#### [ACTION ITEM]
Reproduce exactly the lines below, from the first through the one containing "99.9 % Min |", and nothing more.

ENTRIES PROVIDED Start Marker

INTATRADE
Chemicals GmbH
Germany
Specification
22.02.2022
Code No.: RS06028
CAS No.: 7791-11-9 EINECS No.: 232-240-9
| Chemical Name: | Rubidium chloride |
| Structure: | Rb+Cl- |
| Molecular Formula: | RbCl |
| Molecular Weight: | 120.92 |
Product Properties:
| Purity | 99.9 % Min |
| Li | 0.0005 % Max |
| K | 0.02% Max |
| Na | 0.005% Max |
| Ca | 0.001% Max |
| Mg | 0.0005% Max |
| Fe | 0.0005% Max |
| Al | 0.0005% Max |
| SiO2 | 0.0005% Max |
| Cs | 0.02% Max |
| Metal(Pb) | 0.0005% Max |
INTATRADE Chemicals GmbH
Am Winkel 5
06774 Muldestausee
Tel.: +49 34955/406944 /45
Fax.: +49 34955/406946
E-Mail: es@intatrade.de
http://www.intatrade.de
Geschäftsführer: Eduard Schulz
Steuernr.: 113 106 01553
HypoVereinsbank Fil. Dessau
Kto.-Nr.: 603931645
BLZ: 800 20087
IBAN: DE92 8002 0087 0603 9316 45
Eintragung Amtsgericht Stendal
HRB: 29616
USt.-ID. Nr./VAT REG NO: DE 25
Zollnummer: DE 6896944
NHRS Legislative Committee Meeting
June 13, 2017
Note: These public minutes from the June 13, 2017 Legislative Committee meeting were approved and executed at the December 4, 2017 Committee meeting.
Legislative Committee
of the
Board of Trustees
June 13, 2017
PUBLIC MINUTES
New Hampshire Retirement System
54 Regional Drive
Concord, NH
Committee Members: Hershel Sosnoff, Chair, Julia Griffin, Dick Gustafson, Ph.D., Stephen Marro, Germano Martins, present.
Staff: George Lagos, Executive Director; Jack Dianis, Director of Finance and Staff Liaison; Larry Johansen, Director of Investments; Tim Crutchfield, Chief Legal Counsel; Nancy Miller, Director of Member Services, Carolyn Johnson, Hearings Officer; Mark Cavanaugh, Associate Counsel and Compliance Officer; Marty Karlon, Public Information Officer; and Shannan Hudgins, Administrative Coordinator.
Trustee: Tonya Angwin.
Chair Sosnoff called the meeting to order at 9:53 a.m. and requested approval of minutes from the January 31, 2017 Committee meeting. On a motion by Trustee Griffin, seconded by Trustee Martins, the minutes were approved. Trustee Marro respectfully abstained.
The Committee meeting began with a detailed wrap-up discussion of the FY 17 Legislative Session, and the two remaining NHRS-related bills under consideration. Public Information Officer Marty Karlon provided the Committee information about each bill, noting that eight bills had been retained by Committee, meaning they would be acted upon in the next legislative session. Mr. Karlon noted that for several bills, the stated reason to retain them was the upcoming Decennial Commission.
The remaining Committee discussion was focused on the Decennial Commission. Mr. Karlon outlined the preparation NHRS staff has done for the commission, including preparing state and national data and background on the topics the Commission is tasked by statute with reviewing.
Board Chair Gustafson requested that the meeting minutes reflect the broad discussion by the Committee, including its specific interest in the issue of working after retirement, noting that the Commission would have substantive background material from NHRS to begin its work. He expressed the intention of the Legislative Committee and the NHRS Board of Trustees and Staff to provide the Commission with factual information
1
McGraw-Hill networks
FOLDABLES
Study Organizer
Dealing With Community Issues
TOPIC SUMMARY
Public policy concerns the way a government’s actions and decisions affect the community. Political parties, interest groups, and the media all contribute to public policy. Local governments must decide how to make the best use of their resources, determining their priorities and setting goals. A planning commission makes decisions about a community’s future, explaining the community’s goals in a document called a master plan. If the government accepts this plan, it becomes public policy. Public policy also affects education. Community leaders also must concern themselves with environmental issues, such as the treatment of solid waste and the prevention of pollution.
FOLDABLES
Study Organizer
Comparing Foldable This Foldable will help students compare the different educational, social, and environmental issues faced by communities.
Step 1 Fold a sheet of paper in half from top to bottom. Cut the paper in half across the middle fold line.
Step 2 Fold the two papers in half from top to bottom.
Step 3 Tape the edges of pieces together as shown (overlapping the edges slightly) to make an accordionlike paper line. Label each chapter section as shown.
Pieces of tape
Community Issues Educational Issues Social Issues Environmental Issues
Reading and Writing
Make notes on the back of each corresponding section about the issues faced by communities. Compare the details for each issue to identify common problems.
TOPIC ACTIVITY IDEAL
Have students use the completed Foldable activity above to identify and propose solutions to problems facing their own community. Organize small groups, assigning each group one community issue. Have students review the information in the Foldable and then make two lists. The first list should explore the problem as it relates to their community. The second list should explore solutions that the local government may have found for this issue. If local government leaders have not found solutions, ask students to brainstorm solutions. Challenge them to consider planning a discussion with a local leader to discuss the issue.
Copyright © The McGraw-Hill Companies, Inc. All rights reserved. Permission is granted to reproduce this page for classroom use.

ENTRIES PROVIDED End Marker

#### [EXPECTED OUTPUT]
INTATRADE
Chemicals GmbH
Germany
Specification
22.02.2022
Code No.: RS06028
CAS No.: 7791-11-9 EINECS No.: 232-240-9
| Chemical Name: | Rubidium chloride |
| Structure: | Rb+Cl- |
| Molecular Formula: | RbCl |
| Molecular Weight: | 120.92 |
Product Properties:
| Purity | 99.9 % Min |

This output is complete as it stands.